CS5014: Homework 3

Due Friday, 15 September

Please turn in a hardcopy of the solution to this homework, written using LaTeX. You may not receive full credit if you do not staple together the pages of your homework.

  1. Consider Table 4 of the Abrams, Standridge, Abdulla, Williams, and Fox paper from HW2 (html version; postscript). Compute all indices of dispersion from section 12.8 for the 6 values representing lifetime of a document in the cache for the classroom workload and the LRU replacement policy. Which index would you choose, and why? (Note: We did not discuss indices of dispersion in class, but I trust that you can read and apply sections 12.8 and 12.9 in Jain on your own. Also refer to problems 12.13 and 12.14 in Jain if you are unsure of your answer -- the answers are in the back of Jain!)
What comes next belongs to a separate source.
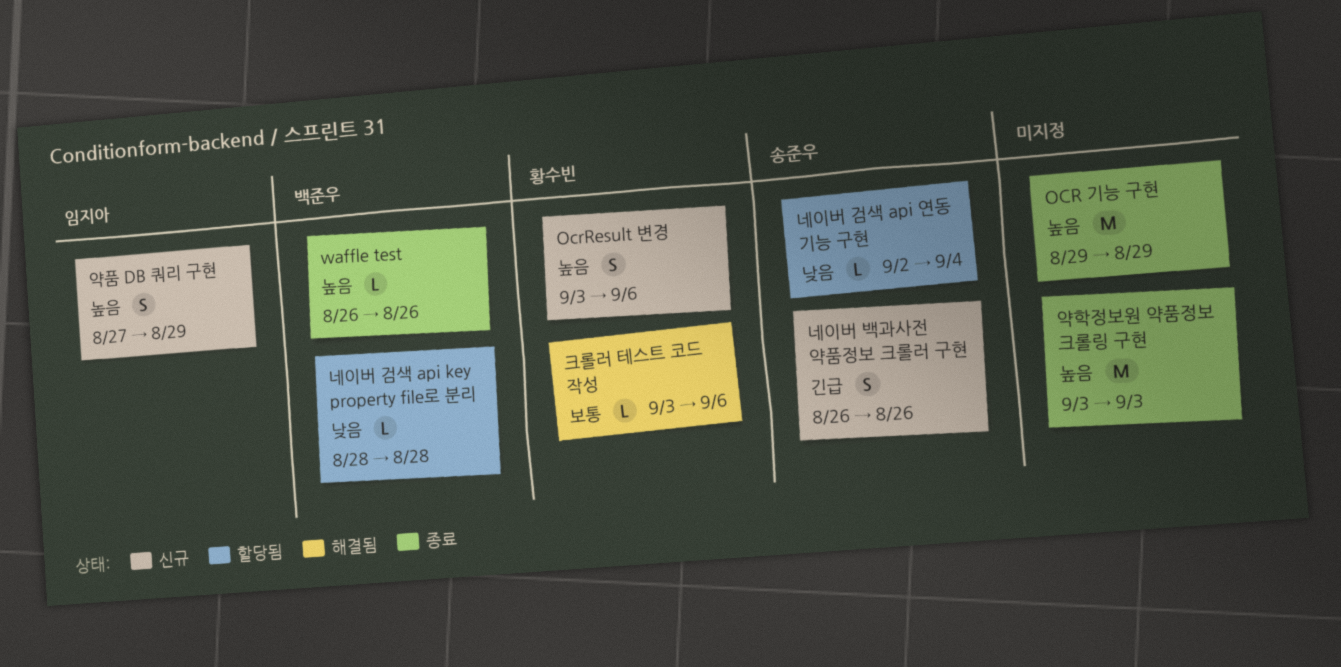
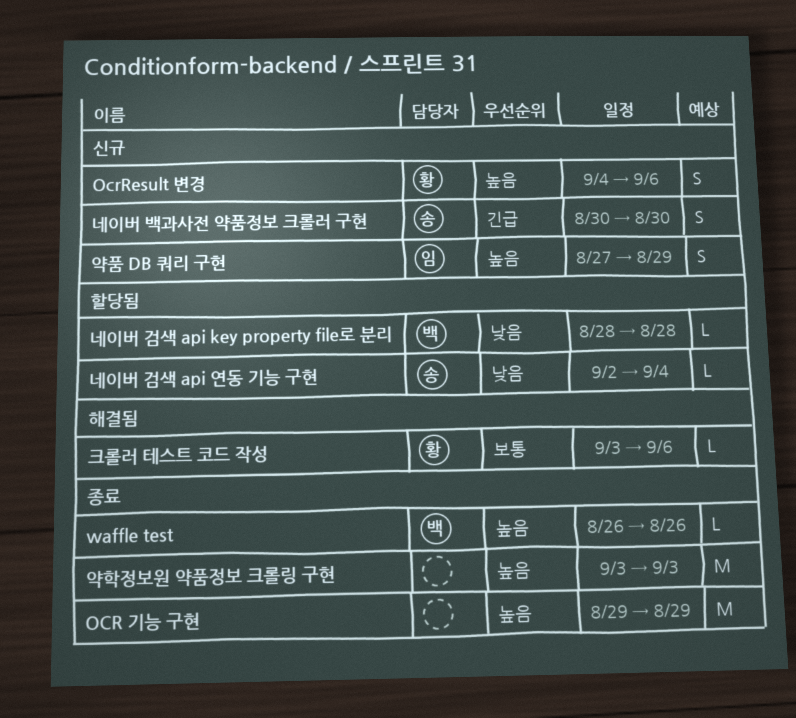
OcrResult 변경, start: Sep 3 -> Sep 4
네이버 백과사전 약품정보 크롤러 구현, start: Aug 26 -> Aug 30
네이버 백과사전 약품정보 크롤러 구현, due: Aug 26 -> Aug 30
  2. Repeat the previous problem, but for index of central tendency. (Refer to problems 12.8, 12.10, and 12.11 in Jain if you are unsure of your answer.)

  3. Do problem 12.15 in Jain. Use gnuplot to generate an encapslated postscript file of the graph, and include the graph in your LaTeX document.

  4. Consider a data set with n samples, denoted XS(1),...,XS(n). For Q-Q plots, why is it inconvenient to have an empirical distribution function F_S(x) such that F_S(XS(n)) = 1?

  5. In class, we defined a QQ plot to test if a continuous theoretical distribution fit empirical data. What difficulty arises when you try to define a Q-Q plot to test if a discrete theoretical distribution fits empirical data?